TRIBUNJOGJA.COM - Berbicara Sumbu Filosofi Yogyakarta memang sepertinya hanya berpusat Gunung Merapi, Tugu Pal Putih, Keraton Yogyakarta dan Pantai Parangtritis.
Namun, sebenarnya tidak loh, Tribunners. Banyak hal yang berhubungan dengan Sumbu Filosofi Yogayakarta ini.
Misalnya tempat peristirahatan terakhir Raja-Raja yang bertahta di Kasunanan Surakarta dan Kasultanan Yogyakarta beserta keluarganya yang berada di Kecamatan Imogiri.
Makam para Raja-Raja ini dikenal sebagai Makam Imogiri atau Pasarean Imogiri.
Makam Imogiri ini adalah lokasi peristirahatan terakhir Raja-Raja Mataram dan keluarganya yang dibangun oleh Sultan Agung Hanyokrokusumo pada tahun 1632.
Kompleks pemakaman yang luasnya mencapai 10 hektar terletak kurang lebih 16 km di sebelah selatan Keraton Yogyakarta.
Tepatnya berada di wilayah Desa Girirejo dan Desa Wukirsari, Kapanewon Imogiri, Kabupaten Bantul, Daerah Istimewa Yogyakarta.
Makam Imogiri dikenal masyarakat karena gaya arsitekturnya yang unik.
Untuk mencapai ke makam-makam Raja Imogiri ini, para peziarah harus melewati 300 anak tangga.
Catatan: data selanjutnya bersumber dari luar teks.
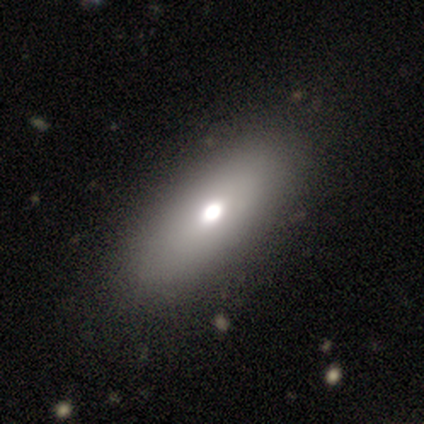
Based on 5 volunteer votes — A smooth galaxy with no disk features (80%) that is in between round and cigar-shaped (100%).

Vote fractions:
- Smooth or featured? smooth: 80% / star or artifact: 20% / featured or disk: 0%
- How rounded? in between: 100% / round: 0% / cigar-shaped: 0%
- Merging? none: 100% / minor disturbance: 0% / major disturbance: 0% / merger: 0%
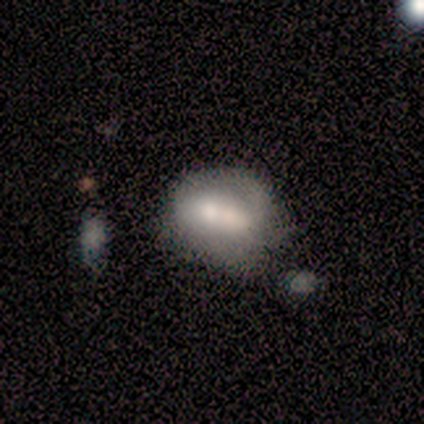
This is likely a smooth galaxy (60%). How rounded: likely in between (67%). Merging: possibly minor disturbance (50%, tied with merger).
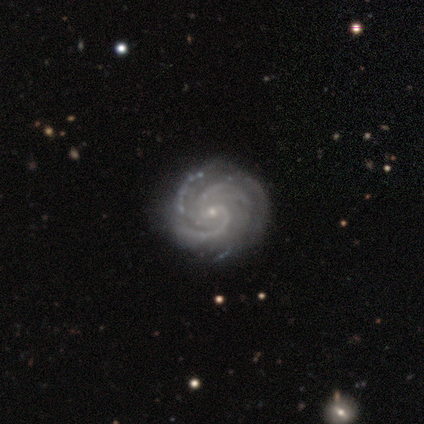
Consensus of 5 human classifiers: This is clearly a featured or disk galaxy (100%). It is clearly not viewed edge-on (100%). Bar: likely weak (60%). Spiral arm pattern: clearly yes (100%). Spiral arm count: likely 3 (60%). Spiral winding: clearly tight (80%). Central bulge: clearly small (100%). Merging: clearly none (100%).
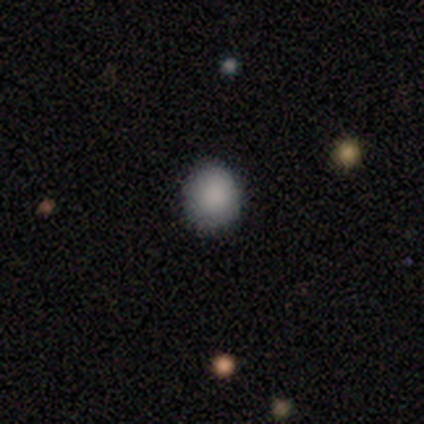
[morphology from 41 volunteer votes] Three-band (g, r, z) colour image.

Lokasi ini berada di atas bukit, di mana mereka masih percaya bahwa bukit sebagai lokasi makam tidak dapat dilepaskan dari konsep masyarakat Jawa pra Hindu yang memandang bukit, atau tempat yang tinggi, sebagai suatu tempat yang sakral dan menjadi tempat bersemayamnya roh nenek moyang.
Pemilihan lokasi di tempat yang tinggi pun merupakan salah satu bentuk kepercayaan masyarakat Hindu yang menganggap semakin tinggi tempat pemakaman, maka semakin tinggi pula derajat kemuliaannya.
Sejarah Makam Imogiri, Makam Para Raja-Raja
Kala memimpin di Kesultanan Mataram Islam, Sultan Agung Hanyokrokusumo (1613-1645) sebagai raja ke-3 berhasil membawa kerajaan Mataram Islam mencapai puncak kejayaan.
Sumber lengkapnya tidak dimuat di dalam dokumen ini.